Later, after being shown mercy by a priest, he reinvents himself with a new identity.
I was surprised that not only was the film a musical, but the dialogue was also sung. There wasn’t a single scene in the film that wasn’t put to music.
While there are some songs sung by a group, the singing is primarily done in the form of dramatic, emotional ballads accompanied by extreme close-ups. While all the performances were very well done, I felt that the amount of music was a bit excessive. The plot moved quickly, but the many solos kept the film from being fast-paced.

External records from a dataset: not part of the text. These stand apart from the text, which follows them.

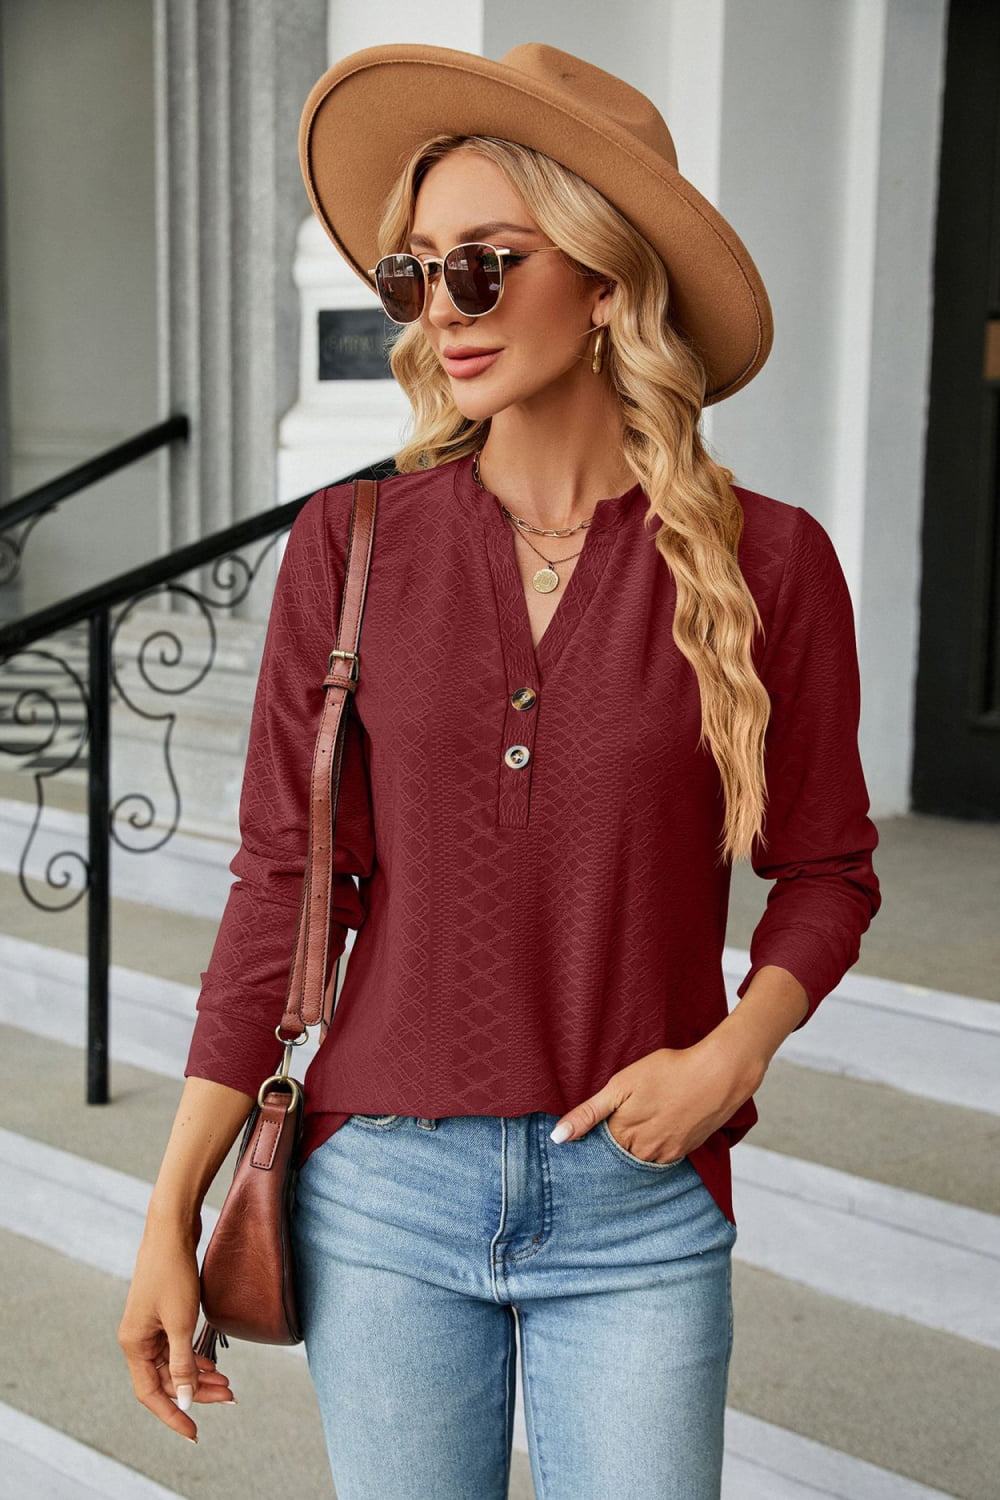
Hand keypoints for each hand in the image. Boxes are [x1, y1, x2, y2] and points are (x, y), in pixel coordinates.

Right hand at [118, 1220, 235, 1441]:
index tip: (195, 1433)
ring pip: (174, 1364)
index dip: (172, 1415)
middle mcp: (138, 1338)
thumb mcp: (180, 1321)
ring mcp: (149, 1325)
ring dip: (199, 1375)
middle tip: (229, 1398)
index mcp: (134, 1344)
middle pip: (165, 1380)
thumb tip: (185, 1400)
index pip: (150, 1394)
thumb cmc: (173, 1272)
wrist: (171, 1228)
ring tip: (228, 1384)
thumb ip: (182, 1363)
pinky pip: (177, 1346)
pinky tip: (214, 1362)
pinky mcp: (163, 1313)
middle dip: (196, 1392)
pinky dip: (195, 1356)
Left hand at [549, 1038, 763, 1162]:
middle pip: (616, 1155)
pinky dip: (652, 1147)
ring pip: (637, 1158)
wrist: (718, 1075)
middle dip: (611, 1144)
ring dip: (633, 1146)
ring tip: (640, 1120)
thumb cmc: (669, 1072)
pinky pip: (659, 1158)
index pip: (595, 1147)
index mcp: (622, 1134)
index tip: (590, 1127)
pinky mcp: (683, 1152)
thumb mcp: (622, 1085)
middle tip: (620, 1118)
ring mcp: (664, 1154)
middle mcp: (642, 1152)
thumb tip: (557, 1137)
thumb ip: (588, 1113)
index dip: (591, 1136)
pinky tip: (657, 1126)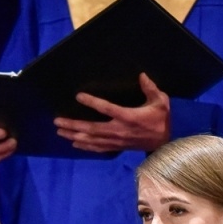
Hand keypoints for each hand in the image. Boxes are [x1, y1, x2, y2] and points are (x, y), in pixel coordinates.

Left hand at [54, 72, 169, 152]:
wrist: (165, 143)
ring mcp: (117, 140)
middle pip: (92, 128)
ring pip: (92, 139)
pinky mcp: (117, 147)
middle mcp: (119, 130)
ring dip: (75, 136)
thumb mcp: (161, 102)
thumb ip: (150, 88)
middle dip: (74, 125)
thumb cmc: (162, 120)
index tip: (78, 96)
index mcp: (129, 117)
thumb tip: (141, 75)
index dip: (92, 102)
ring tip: (60, 132)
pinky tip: (74, 143)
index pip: (107, 108)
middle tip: (57, 121)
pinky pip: (98, 148)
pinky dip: (85, 146)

The film had an amazing cast, and many of the actors surprised me with their unexpected singing ability. Hugh Jackman played Valjean and Amanda Seyfried played Cosette, a young woman cared for by crooked innkeepers. The film also starred Anne Hathaway as Cosette’s mother, Fantine, Helena Bonham Carter as the thieving innkeeper’s wife, and Russell Crowe as Inspector Javert, who threatens to expose Valjean’s new life.
Les Misérables is a very heart-wrenching and tragic story with many of the characters facing great hardships. Luckily the swindling innkeeper and his wife provided some much appreciated comic relief throughout the film.
If you’re a fan of musicals, this film is not to be missed, and any true fan of the classic tale will greatly enjoy this latest adaptation. It was exceedingly well done, and won this year’s Golden Globe for Best Musical/Comedy Motion Picture. Both Jackman and Hathaway also won Golden Globes for their performances.